TRECHO CITADO →
Como se deduz do que disse acima, esta terminologia não é uniforme nos países de língua espanhola e, por consequência, o país de destino deve ser tido em conta na tradução. Num dos tópicos aqui do forum que mencionei cuerda separada foram transcritos artigos do Código de Processo Civil do estado de Campeche  e do Código Comercial federal do México nos quais incidentes processados por apenso são claramente designados por '_cuerda separada_':



> _Art. 256 (CPC Campeche).- Las providencias precautorias establecidas por este código podrán decretarse, tanto como actos prejudiciales, como después de iniciado el juicio respectivo; en este segundo caso, la providencia se substanciará en incidente por* cuerda separada*, y conocerá de ella el juez que, al ser presentada la solicitud, esté conociendo del negocio.

MATERIAL REGISTRADO →
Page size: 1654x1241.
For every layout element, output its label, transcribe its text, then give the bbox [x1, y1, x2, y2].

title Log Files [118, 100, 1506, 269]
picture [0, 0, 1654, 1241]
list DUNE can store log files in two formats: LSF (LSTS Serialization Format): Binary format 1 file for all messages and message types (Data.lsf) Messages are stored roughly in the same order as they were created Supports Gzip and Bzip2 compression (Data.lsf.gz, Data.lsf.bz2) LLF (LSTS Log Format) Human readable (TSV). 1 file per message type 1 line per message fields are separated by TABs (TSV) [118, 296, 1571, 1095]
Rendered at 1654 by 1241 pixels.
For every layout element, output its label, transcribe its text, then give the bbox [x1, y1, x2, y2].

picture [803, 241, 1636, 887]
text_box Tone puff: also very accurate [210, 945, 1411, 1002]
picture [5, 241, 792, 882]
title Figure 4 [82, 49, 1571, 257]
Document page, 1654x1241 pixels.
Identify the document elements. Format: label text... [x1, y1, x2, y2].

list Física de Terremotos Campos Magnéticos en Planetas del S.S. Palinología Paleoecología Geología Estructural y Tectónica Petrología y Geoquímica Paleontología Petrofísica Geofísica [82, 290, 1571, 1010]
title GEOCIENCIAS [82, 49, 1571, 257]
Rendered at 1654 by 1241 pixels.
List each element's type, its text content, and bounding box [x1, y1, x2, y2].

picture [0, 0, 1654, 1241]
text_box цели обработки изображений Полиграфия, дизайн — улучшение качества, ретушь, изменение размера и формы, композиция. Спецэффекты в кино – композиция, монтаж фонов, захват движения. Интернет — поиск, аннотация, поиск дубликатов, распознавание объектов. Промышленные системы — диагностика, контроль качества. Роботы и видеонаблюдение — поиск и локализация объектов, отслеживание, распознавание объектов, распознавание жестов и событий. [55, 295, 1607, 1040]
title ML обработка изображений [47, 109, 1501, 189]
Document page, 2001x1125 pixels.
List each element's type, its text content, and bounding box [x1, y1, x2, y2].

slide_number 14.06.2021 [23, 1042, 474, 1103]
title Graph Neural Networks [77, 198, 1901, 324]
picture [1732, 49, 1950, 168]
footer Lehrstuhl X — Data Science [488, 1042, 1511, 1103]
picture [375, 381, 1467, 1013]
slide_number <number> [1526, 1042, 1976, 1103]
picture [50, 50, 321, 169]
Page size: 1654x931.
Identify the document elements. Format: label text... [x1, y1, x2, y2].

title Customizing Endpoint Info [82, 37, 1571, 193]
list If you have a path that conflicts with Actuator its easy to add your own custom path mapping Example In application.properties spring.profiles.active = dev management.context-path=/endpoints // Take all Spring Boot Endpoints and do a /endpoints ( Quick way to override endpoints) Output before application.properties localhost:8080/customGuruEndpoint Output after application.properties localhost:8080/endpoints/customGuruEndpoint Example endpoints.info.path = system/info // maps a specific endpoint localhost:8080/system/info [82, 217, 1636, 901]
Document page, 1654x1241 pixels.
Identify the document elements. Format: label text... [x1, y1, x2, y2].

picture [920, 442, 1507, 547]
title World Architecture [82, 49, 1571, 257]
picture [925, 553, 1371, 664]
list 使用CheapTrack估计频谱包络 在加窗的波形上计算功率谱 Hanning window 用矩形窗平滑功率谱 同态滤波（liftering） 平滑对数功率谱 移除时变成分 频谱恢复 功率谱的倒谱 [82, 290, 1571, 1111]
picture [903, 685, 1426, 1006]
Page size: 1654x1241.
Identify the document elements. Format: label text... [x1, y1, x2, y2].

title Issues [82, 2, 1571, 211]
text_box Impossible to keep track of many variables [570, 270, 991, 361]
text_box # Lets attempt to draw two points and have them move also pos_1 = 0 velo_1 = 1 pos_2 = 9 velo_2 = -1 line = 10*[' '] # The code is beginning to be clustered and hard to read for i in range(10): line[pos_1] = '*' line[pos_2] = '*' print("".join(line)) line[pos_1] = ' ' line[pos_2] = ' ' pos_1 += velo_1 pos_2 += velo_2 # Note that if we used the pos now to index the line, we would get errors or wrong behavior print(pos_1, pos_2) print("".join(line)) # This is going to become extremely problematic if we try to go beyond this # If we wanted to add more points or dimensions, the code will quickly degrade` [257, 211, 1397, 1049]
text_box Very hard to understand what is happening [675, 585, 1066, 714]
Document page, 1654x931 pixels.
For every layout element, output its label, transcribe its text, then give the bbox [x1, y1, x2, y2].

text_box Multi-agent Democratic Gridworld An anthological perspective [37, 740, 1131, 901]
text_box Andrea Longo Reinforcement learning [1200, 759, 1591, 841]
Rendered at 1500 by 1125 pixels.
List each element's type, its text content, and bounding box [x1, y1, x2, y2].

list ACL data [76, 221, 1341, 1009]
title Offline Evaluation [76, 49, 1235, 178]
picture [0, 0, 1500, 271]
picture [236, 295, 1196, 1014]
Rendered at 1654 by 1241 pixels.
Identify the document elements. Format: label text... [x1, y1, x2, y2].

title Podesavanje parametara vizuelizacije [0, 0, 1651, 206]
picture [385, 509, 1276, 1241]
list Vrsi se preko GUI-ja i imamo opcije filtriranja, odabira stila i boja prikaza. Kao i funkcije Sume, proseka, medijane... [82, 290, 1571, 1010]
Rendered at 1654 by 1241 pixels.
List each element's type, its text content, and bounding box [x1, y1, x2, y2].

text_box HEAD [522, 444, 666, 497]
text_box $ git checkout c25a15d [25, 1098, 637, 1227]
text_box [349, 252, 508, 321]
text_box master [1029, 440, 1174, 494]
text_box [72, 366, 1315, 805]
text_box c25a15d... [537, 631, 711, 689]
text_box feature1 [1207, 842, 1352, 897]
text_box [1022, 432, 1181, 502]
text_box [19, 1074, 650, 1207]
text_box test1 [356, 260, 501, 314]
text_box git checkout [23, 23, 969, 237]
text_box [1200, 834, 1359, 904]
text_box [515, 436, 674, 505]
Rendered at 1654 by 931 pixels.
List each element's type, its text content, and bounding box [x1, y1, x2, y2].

TAREFAS →
1. Segundo o trecho citado, o que deve ser levado em conta na tradução?
2. Transcreva o trecho citado, começando em "Como se deduz" e terminando em "conociendo del negocio.".
3. Liste todos os verbos em espanhol conjugados no futuro do indicativo no artigo 256 reproduzido no trecho citado.
Para responder, baseie-se somente no trecho citado.

RESPOSTAS →
1. O país de destino.

2.
Como se deduz do que disse acima, esta terminologia não é uniforme nos países de língua espanhola e, por consequência, o país de destino deve ser tido em conta na tradução. Num dos tópicos aqui do forum que mencionei cuerda separada foram transcritos artigos do Código de Processo Civil do estado de Campeche  e do Código Comercial federal do México nos quais incidentes processados por apenso são claramente designados por '_cuerda separada_':



> _Art. 256 (CPC Campeche).- Las providencias precautorias establecidas por este código podrán decretarse, tanto como actos prejudiciales, como después de iniciado el juicio respectivo; en este segundo caso, la providencia se substanciará en incidente por* cuerda separada*, y conocerá de ella el juez que, al ser presentada la solicitud, esté conociendo del negocio.

3. podrán, substanciará, conocerá